--- START ---

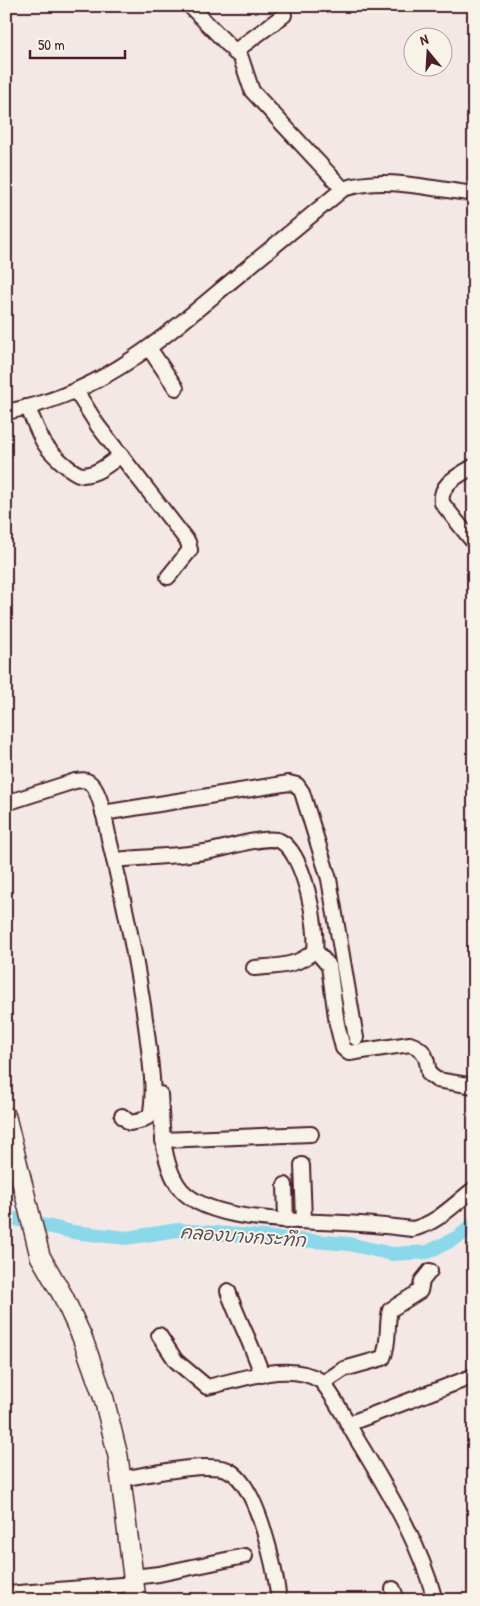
<svg xmlns="http://www.w3.org/2000/svg" width="480" height="1606" viewBox="0 0 480 1606" font-family="'Patrick Hand','Playpen Sans Thai',sans-serif">
  <rect width="100%" height="100%" fill="#f4e8e7"/>
  <filter id="ink" filterUnits="userSpaceOnUse"><feTurbulence type="fractalNoise" baseFrequency=".02" numOctaves="2"/><feDisplacementMap in="SourceGraphic" scale="10" xChannelSelector="R" yChannelSelector="G"/><feConvolveMatrix kernelMatrix="1 2 1 2 8 2 1 2 1" color-interpolation-filters="sRGB"/></filter>
  <g filter="url(#ink)">
    <g fill="none" stroke-linecap="round" stroke-linejoin="round">
      <!-- canal -->
      <polyline stroke="#8ad8e9" stroke-width="14" points="6,1217 73,1232 126,1238 178,1230 349,1244 392,1254 428,1252 458,1237 474,1224"/>
      <defs>
        <g id="minor">
          <polyline points="190,6 241,58 252,91 343,189"/>
          <polyline points="234,52 284,15"/>
          <polyline points="149,348 176,388"/>
          <polyline points="76,391 98,426 188,542 190,550 168,577"/>
          <path d="M27,407C33,418 37,431 44,443C49,451 73,475 83,475C98,474 109,464 121,455"/>
          <path d="M6,412C97,395 155,345 223,288C263,255 303,222 343,189C384,175 431,189 474,194"/>
          <path d="M474,466C459,476 439,483 442,503L474,543"/>
          <path d="M6,803L75,781C82,780 87,779 92,785C101,794 106,825 109,839C128,917 145,998 152,1078C153,1091 153,1103 150,1116L140,1121L130,1123L122,1116"/>
          <polyline points="103,813 289,783 297,785 302,792 329,879 356,1038"/>
          <path d="M114,860C152,856 191,857 228,847C239,844 270,836 280,841C304,852 318,927 315,950C298,967 276,966 254,968"/>
          <path d="M315,950L329,966L337,1024L343,1048L349,1053L410,1044C426,1049 427,1059 429,1074L437,1080L474,1086"/>
          <path d="M160,1094C162,1124 161,1158 177,1184C199,1220 282,1220 320,1222C351,1223 381,1225 412,1229C437,1224 454,1204 474,1189"/>
          <polyline points="163,1140 311,1134"/>
          <polyline points="302,1165 304,1221"/>
          <polyline points="285,1185 286,1221"/>
          <path d="M228,1291C238,1320 253,1346 262,1375"/>
          <path d="M159,1335L176,1361L207,1387C241,1380 289,1360 321,1381C335,1397 344,1417 355,1436C386,1487 419,1541 435,1600"/>
          <path d="M323,1383L344,1369L383,1358C390,1342 386,1326 390,1310L420,1291L422,1281L430,1271"/>
          <polyline points="348,1424 474,1376"/>
          <path d="M121,1479C146,1475 207,1461 228,1470C258,1484 275,1569 279,1600"/>
          <polyline points="133,1577 159,1574 245,1556"/>
          <polyline points="393,1589 397,1600"/>
          <polyline points="6,1594 134,1584"/>
        </g>
        <polyline id="secondary" points="6,1117 40,1256 63,1296 82,1337 104,1399 118,1456 136,1600"/>
      </defs>
      <!-- minor casing -->
      <use href="#minor" stroke="#4a1f2b" stroke-width="18"/>
      <!-- secondary casing -->
      <use href="#secondary" stroke="#4a1f2b" stroke-width="22"/>
      <!-- minor -->
      <use href="#minor" stroke="#f7f3e8" stroke-width="14"/>
      <!-- secondary -->
      <use href="#secondary" stroke="#f7f3e8" stroke-width="19"/>
    </g>
  </g>
  <g text-anchor="middle" dominant-baseline="central" stroke-width="4" stroke-linejoin="round" paint-order="stroke">
    <!-- water labels -->
    <g font-size="18" font-style="italic" fill="#5a4d5a" stroke="#f7f3e8">
      <text transform="translate(243 1236) rotate(4)">คลองบางกระทึก</text>
    </g>
  </g>
  <!-- margin -->
  <rect width="480" height="1606" fill="none" stroke="#f7f3e8" stroke-width="25"/>
  <rect x="12" y="12" width="455" height="1581" fill="none" stroke="#4a1f2b" stroke-width="2" filter="url(#ink)"/>
  <!-- north arrow -->
  <g transform="translate(428 52) rotate(342)"><circle r="24" fill="#f7f3e8" stroke="#b29e9c"/>
  <path d="M0-4L9 19L0 12L-9 19Z" fill="#4a1f2b"/>
  <text y="-8" font-size="14" font-weight="bold" text-anchor="middle" fill="#4a1f2b">N</text>
  </g>
  <!-- scale -->
  <path d="M30 50v8h95v-8" fill="none" stroke="#4a1f2b" stroke-width="2.5"/>
  <text x="38" y="50" font-size="15" fill="#4a1f2b" stroke="#f7f3e8" stroke-width="4" paint-order="stroke">50 m</text>
</svg>
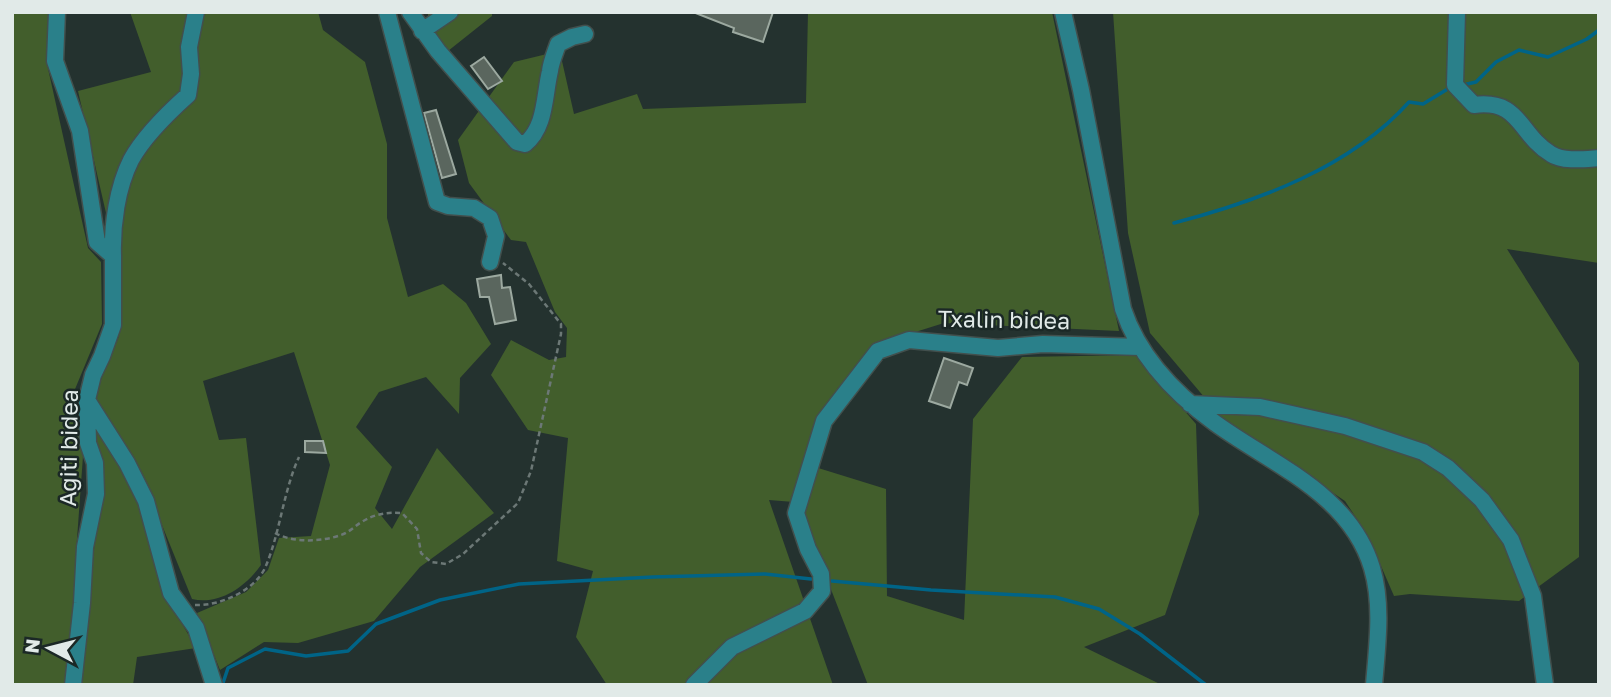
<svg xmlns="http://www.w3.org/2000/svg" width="1611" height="697" viewBox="0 0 1611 697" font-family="'Golos Text',sans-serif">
  <rect width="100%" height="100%" fill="#24322f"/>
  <path fill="#425e2c" d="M12,12h37l-2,52 41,184 13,14 1,62 -29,70 10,62 -8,111 18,-6 8,-94 -9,-52 50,88 23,91 31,54 -59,9 -4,28h-121z
    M130,12h188l5,18 42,32 22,82v74l21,79 35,-13 23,19 25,41 -31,34 -1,36 -33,-37 -47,15 -23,35 36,40 -17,41 17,21 45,-81 57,65 -74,54 -46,54 -76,22 -34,-1 -44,28 -23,-57 49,-21 22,-22 11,-32 32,-2 19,-71 -36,-113 -91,29 16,59 27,-2 15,127c-16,22 -41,40 -69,34l-39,-96 -60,-104 26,-63 1,-62 -42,-183 73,-19z
    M428,12h64v4l-44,35 -20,-20z
    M808,12h244l67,319 -175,-8 -35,11 -59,42 -56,126 -25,-2 64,185h-226l-31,-48 17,-66 -36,-10 11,-123 -40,-8 -37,-55 20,-35 38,20 17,-3 1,-29 -12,-16 -29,-70 -15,-2 -42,-57 -11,-43 56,-78 33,-8 15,7 12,53 63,-20 6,15 163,-6z
    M1113,12h486v251l-92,-14 72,114v194l-60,44 -109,-7 -16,2 -26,-60 -23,-35 -131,-88 -9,-15 -55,-65 -22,-100z
    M1136,355l60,69 3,90 -34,101 -81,32 78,38h-294l-65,-168 12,-50 71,22 1,107 77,24 9,-201 49,-62z"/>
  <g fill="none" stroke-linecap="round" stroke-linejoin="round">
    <path stroke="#006487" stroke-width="3.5" d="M1463,85l13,-3 20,-20 23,-12 29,7 39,-18 12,-9
      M1174,223c84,-22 176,-55 235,-121l14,2 28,-17
      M832,581l99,9 124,7 44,12 41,25 66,51
      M223,683l5,-15 37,-19 41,7 42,-5 28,-27 64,-24 79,-16 134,-7 112,-3 46,5"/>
  </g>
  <path fill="#5a665e" stroke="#9ca9a0" stroke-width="2" d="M693,12h80l-10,30 -30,-10 1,-4z
    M484,57l18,24 -14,8 -17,-23z
    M436,110l20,64 -14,4 -18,-65z
    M501,275l1,13 8,-1 6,33 -21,4 -6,-27h-9l-3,-18z
    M944,358l29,10 -6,17 -8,-3 -9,26 -21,-7z
    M305,441h18l3,12 -21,-1z"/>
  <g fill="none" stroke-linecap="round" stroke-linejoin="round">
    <defs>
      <path id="minor" d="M57,12l-2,49 25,70 17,111 16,14v69l-11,31 -9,19 -6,25 1,43 7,20 1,31 -11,53 -3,56 -9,82
        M387,12l50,190 11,4 26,2 16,10 6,18 -6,26
        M410,12l28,39 79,91 8,2c21,-17 19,-48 25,-73 1,-9 5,-18 8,-27l14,-7 13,-3
        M1063,12l18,78 42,219c16,48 52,85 92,114 58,42 135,71 157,145 11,37 5,79 2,117
        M1457,12l-2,73 19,20c47,-6 44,29 77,49 12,8 34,5 48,4
        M422,31l28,-19
        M113,256c-1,-31 4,-68 18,-96 12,-22 38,-48 57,-65l3,-21 -2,-27 7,-35
        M87,400l40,63 19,38 25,92 25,35 18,57
        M1190,404l70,3 85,19 78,26 25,16 34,32 29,40 22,56 12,89
        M694,685l38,-38 73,-36 17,-20 -1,-17 -13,-25 -12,-36 28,-92 54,-70 31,-11 89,8 45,-4 97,3"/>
    </defs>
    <use href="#minor" stroke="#424f4d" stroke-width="19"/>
    <path stroke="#6c7876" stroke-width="2.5" stroke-dasharray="5 3.5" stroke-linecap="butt" d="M275,533c18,10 47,9 66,2 7,-2 13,-8 19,-12 14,-9 26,-11 42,-10l15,16 4,24 10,9 15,2 17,-10 55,-51 13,-32 30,-137v-10l-32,-40 -26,-21
      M195,605c25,1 59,-14 70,-37 15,-34 18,-76 34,-111"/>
    <use href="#minor" stroke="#2a808a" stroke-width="16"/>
  </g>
  <g text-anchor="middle" stroke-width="5" stroke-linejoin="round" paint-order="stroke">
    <g font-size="23" fill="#e1eae8" stroke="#1b2826">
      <text transform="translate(1004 320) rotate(1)" y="8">Txalin bidea</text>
      <text transform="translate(69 448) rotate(-89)" y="8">Agiti bidea</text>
    </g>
  </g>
  <rect width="1611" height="697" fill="none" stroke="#e1eae8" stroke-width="28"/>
  <g transform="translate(49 648) rotate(277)" stroke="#1b2826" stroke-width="5" paint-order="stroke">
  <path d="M0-5L12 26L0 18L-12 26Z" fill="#e1eae8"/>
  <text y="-10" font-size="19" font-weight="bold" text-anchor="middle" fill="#e1eae8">N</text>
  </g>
</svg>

--- END ---

Task brief: Starting at the line that contains "M422,31l28,-19", copy each line through the last one in the records, exactly, and output nothing else.

Task output:
        M422,31l28,-19
        M113,256c-1,-31 4,-68 18,-96 12,-22 38,-48 57,-65l3,-21 -2,-27 7,-35
        M87,400l40,63 19,38 25,92 25,35 18,57
        M1190,404l70,3 85,19 78,26 25,16 34,32 29,40 22,56 12,89
        M694,685l38,-38 73,-36 17,-20 -1,-17 -13,-25 -12,-36 28,-92 54,-70 31,-11 89,8 45,-4 97,3"/>
    </defs>
    <use href="#minor" stroke="#424f4d" stroke-width="19"/>
    <path stroke="#6c7876" stroke-width="2.5" stroke-dasharray="5 3.5" stroke-linecap="butt" d="M275,533c18,10 47,9 66,2 7,-2 13,-8 19,-12 14,-9 26,-11 42,-10l15,16 4,24 10,9 15,2 17,-10 55,-51 13,-32 30,-137v-10l-32,-40 -26,-21
      M195,605c25,1 59,-14 70,-37 15,-34 18,-76 34,-111"/>
    <use href="#minor" stroke="#2a808a" stroke-width="16"/>
  </g>
  <g text-anchor="middle" stroke-width="5" stroke-linejoin="round" paint-order="stroke">
    <g font-size="23" fill="#e1eae8" stroke="#1b2826">
      <text transform="translate(1004 320) rotate(1)" y="8">Txalin bidea</text>
      <text transform="translate(69 448) rotate(-89)" y="8">Agiti bidea</text>
    </g>
  </g>
  <rect width="1611" height="697" fill="none" stroke="#e1eae8" stroke-width="28"/>
  <g transform="translate(49 648) rotate(277)" stroke="#1b2826" stroke-width="5" paint-order="stroke">
  <path d="M0-5L12 26L0 18L-12 26Z" fill="#e1eae8"/>
  <text y="-10" font-size="19" font-weight="bold" text-anchor="middle" fill="#e1eae8">N</text>
  </g>
</svg>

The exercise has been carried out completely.